___ EXTRACTO DE PÁGINA

La historia del mundo está escrita a sangre y fuego, y el escribiente -al menos el oficial- suele ser aquel que ganó la batalla o la guerra. ¿Cuántas veces hemos escuchado o leído aquello de que Adolf Hitler se negó a estrechar la mano del atleta negro Jesse Owens y abandonó el estadio precipitadamente? Hábil publicista quien inventó la historia… ¿quién no creería algo tan hermosamente creíble?

______

Por favor, edita el pasaje del fragmento sobre Jesse Owens que empieza en "La historia del" y termina en "tan hermosamente creíble?", y escríbelo de nuevo con "recinto" en lugar de "estadio". El listado no guarda relación con el fragmento sobre Jesse Owens.

___ DATOS PROPORCIONADOS

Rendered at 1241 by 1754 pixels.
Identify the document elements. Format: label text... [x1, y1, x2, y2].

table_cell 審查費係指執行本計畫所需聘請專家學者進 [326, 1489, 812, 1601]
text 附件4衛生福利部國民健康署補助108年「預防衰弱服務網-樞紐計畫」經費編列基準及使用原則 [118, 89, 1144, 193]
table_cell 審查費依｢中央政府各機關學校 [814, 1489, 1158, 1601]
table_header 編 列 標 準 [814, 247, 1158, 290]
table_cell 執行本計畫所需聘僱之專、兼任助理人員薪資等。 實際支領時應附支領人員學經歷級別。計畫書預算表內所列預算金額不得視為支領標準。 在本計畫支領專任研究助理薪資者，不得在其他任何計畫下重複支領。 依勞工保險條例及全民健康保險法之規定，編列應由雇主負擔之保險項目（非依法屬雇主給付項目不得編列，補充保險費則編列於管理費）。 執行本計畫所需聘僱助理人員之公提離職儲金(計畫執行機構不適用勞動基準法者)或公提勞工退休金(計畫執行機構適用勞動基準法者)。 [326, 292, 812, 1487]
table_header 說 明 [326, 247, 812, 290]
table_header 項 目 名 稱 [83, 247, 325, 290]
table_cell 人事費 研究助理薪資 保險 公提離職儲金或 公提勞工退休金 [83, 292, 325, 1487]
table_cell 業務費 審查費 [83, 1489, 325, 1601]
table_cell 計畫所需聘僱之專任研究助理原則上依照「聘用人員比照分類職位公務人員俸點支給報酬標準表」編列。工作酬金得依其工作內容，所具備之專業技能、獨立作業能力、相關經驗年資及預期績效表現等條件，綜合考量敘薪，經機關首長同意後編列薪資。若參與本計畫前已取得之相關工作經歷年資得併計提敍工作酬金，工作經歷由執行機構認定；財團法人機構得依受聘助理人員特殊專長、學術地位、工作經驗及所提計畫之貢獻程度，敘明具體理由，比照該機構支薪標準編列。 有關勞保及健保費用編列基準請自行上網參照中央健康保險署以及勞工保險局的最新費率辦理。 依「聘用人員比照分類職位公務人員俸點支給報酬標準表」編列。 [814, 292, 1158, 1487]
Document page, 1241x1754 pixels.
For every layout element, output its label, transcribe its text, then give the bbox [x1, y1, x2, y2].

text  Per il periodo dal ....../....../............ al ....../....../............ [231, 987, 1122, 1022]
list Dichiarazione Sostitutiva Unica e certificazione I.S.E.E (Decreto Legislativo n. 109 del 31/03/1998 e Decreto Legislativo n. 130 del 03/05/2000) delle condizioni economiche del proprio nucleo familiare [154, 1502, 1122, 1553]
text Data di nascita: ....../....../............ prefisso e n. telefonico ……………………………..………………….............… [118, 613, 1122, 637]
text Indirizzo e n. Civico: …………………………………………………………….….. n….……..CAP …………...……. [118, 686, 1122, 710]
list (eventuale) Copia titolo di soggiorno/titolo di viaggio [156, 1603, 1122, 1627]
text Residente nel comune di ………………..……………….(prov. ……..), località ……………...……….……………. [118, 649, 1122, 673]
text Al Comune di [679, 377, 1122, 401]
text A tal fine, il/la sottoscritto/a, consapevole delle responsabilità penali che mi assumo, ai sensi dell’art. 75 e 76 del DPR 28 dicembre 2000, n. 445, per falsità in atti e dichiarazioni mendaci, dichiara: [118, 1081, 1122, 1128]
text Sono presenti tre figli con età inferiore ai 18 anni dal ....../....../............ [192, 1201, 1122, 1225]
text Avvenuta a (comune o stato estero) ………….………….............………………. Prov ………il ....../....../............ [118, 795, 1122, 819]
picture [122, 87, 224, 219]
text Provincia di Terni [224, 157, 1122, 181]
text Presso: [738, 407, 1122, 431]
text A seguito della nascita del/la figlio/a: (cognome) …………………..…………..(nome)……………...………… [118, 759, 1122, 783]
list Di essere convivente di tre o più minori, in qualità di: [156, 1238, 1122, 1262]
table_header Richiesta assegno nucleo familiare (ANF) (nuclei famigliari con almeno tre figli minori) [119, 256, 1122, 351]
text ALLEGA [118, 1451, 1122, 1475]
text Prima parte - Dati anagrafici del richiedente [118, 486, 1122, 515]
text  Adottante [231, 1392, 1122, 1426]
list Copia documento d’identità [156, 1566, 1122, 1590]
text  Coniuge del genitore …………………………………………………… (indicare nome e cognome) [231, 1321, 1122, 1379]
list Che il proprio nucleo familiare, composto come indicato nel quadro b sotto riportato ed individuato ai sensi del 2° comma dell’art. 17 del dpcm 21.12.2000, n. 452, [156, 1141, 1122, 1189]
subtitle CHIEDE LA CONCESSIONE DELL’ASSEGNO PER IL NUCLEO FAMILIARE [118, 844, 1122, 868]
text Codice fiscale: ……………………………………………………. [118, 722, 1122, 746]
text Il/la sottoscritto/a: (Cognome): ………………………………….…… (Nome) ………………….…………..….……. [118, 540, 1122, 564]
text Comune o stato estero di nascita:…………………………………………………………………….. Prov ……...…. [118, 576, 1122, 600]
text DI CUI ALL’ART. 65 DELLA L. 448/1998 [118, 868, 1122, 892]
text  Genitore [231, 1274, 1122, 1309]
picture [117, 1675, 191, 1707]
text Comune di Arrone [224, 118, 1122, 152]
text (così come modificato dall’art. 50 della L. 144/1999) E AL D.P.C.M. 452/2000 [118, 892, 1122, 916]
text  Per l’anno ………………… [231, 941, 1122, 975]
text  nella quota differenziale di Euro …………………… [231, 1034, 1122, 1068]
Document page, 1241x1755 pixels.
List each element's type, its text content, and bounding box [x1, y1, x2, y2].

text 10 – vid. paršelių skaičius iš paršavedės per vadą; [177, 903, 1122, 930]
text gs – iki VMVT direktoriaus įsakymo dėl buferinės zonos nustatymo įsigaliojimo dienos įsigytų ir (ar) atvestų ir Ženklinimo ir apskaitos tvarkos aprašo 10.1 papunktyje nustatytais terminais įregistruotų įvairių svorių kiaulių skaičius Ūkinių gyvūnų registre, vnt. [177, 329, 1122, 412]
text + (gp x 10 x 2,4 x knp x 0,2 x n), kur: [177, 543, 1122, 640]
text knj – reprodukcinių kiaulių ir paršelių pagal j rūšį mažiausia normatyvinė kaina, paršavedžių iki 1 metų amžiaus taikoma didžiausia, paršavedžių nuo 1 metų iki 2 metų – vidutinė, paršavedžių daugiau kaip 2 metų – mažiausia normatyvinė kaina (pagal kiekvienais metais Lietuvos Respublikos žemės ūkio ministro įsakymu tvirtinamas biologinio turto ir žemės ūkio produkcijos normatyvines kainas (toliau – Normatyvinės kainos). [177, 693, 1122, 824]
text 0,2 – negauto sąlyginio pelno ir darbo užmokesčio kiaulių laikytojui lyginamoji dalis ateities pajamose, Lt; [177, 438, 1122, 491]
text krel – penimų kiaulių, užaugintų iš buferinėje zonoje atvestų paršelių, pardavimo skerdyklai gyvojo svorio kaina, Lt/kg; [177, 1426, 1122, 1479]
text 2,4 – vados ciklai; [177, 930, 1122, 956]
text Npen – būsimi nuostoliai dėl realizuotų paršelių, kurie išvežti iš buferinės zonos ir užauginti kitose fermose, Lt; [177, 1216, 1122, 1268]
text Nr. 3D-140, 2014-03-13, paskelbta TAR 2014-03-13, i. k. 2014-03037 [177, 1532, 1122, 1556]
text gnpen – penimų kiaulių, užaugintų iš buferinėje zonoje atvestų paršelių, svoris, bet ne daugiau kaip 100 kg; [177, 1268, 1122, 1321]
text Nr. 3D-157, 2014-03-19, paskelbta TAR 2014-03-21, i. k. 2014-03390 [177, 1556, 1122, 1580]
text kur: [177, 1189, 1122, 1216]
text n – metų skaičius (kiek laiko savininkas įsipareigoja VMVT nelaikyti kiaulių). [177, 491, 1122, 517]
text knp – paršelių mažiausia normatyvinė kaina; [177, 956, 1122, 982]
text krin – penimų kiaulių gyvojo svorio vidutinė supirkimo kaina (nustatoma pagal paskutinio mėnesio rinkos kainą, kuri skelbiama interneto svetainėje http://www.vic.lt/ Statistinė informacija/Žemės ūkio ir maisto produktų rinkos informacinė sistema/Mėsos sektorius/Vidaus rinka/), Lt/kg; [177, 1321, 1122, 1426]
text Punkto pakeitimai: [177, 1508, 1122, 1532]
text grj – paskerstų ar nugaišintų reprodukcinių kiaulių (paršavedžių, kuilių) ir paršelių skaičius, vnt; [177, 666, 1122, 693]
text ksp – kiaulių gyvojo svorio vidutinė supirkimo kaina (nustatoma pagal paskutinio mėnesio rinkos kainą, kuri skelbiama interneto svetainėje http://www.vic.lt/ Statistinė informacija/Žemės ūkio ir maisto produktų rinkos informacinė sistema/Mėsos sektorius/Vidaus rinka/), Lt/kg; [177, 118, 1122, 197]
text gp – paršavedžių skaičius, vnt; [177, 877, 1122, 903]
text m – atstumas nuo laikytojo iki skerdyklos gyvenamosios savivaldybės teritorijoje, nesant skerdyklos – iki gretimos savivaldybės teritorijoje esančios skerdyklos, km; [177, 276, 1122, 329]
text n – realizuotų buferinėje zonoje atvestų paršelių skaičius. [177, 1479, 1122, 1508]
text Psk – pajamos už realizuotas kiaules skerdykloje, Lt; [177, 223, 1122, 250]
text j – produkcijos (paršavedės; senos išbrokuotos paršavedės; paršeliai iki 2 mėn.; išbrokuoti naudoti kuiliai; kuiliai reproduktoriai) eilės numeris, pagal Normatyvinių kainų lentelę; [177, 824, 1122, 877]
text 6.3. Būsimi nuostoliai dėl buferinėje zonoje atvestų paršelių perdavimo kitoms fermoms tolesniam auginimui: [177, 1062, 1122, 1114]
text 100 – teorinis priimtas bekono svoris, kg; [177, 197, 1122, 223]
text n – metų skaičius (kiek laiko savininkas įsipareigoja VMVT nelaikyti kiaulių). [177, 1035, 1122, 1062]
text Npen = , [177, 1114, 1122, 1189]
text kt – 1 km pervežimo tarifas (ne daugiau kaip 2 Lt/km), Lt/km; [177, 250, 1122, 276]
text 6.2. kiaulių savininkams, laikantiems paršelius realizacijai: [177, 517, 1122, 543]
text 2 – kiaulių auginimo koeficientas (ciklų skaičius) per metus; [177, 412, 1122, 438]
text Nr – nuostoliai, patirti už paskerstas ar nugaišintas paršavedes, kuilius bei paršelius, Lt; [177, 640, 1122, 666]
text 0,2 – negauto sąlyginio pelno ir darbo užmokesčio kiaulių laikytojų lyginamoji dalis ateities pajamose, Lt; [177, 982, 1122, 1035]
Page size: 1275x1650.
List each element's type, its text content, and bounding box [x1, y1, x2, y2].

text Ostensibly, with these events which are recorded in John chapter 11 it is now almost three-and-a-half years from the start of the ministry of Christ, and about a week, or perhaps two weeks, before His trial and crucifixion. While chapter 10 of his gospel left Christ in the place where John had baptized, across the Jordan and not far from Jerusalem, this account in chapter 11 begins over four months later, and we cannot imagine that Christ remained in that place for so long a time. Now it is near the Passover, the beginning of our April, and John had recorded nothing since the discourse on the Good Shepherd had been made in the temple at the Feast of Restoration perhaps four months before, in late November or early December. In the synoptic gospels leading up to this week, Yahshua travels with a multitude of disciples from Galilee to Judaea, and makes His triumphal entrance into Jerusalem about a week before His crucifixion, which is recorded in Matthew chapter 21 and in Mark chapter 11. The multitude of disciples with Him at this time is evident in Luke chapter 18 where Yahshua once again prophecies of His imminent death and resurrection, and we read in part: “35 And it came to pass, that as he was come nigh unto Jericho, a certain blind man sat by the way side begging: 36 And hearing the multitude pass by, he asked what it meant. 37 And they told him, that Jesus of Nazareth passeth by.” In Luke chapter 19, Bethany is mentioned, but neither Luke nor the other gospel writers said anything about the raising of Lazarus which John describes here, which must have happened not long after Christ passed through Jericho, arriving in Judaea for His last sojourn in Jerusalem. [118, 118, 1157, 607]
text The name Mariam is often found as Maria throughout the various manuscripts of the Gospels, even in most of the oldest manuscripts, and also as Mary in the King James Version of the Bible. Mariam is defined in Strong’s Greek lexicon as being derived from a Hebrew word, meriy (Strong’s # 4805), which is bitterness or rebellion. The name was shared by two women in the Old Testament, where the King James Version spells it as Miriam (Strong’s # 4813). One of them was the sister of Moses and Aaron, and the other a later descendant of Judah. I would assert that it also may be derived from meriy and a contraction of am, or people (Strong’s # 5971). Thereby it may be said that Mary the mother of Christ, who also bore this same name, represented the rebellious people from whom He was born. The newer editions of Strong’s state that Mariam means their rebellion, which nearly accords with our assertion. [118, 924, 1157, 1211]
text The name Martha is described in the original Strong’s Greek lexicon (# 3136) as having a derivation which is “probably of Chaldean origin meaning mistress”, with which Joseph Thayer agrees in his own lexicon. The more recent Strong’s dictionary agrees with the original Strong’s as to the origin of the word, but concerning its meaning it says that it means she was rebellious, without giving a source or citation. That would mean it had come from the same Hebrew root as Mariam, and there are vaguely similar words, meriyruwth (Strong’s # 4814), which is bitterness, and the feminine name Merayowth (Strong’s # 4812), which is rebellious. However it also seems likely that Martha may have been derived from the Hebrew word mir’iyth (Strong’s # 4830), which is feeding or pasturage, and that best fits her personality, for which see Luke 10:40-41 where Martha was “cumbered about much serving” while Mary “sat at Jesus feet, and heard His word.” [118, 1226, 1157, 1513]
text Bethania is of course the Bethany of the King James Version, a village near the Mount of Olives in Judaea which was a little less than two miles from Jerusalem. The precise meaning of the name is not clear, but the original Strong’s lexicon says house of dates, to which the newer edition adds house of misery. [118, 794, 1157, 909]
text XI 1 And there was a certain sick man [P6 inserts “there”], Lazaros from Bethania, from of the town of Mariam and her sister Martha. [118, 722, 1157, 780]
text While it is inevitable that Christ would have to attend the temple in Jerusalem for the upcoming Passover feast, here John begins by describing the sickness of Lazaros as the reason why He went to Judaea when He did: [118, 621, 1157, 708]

______

# SOLUCIÓN DEL EJERCICIO
La historia del mundo está escrita a sangre y fuego, y el escribiente -al menos el oficial- suele ser aquel que ganó la batalla o la guerra. ¿Cuántas veces hemos escuchado o leído aquello de que Adolf Hitler se negó a estrechar la mano del atleta negro Jesse Owens y abandonó el recinto precipitadamente? Hábil publicista quien inventó la historia… ¿quién no creería algo tan hermosamente creíble?